[[ Supplied passage, beginning ]]

For students of banking, the evidence advanced by the banks in the pursuit of their claim for priority in the Bell Group liquidation includes many gems highlighted by the trio of rulings by the judges of the court of appeal.
One memorandum, in May 1986, from Phillip Deer, then general manager of corporate banking at Westpac, to the board of Westpac, dealt with the request by Robert Holmes à Court for the first A$500 million of the jumbo facility he was relying on in his attempt to take over BHP.
Deer referred to Westpac needing to "actively compete in this deregulated environment", and noted that ANZ and NAB had made large commitments on an urgent basis, which Westpac would also have to be able to deal with.
The judgement of Douglas Drummond notes that "the board agreed the next day to provide the A$500 million to [Bell]."
Robert White, Westpac's managing director at the time, in a memorandum of 16 October 1986, spelled out to the bank's chief general manager his increasing concerns about "the practice being adopted by major banks of providing very substantial backup or underwriting facilities to make possible bids for control of large listed companies."
The judgement notes "the other evidence of the pressures various appellant banks felt from these competitive forces... [including] weaken[ing] the already weak prudential controls" that the banks had over Bell.
Drummond also mentions his exasperation over the conduct of the banks over a case begun in 1995, the subject of a three-year trial from 2003 to 2006, and then a three-month appeal last year.
"This case has been underway for two decades. It should not have become one of [such] extraordinary complexity. The position of the Bell group companies as at January 1990 was relatively straightforward.
"These are not my words but the opening written submissions of the appellants. They are made, so far as I can see, without any ironic intent. I agree with them."

[[ Supplied passage, end ]]
[[ Source data, beginning ]]

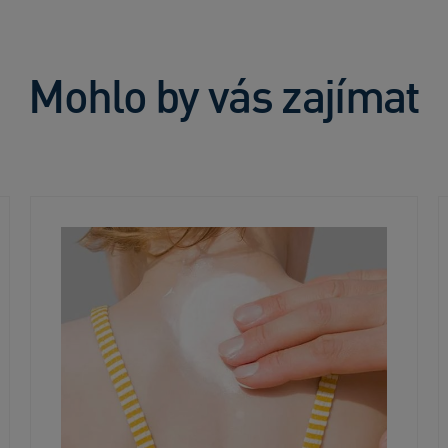
Mohlo by vás zajímat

[[ Source data, end ]]

— Required actions —
1. Name every person the Bell Group passage mentions by full name.
2. Revise the Bell Group passage between "For students of" and "court of appeal.", inclusive, swapping "gems" for "insights".

— Exercise results —
1. Phillip Deer, Robert Holmes à Court, Douglas Drummond, Robert White

2.
For students of banking, the evidence advanced by the banks in the pursuit of their claim for priority in the Bell Group liquidation includes many insights highlighted by the trio of rulings by the judges of the court of appeal.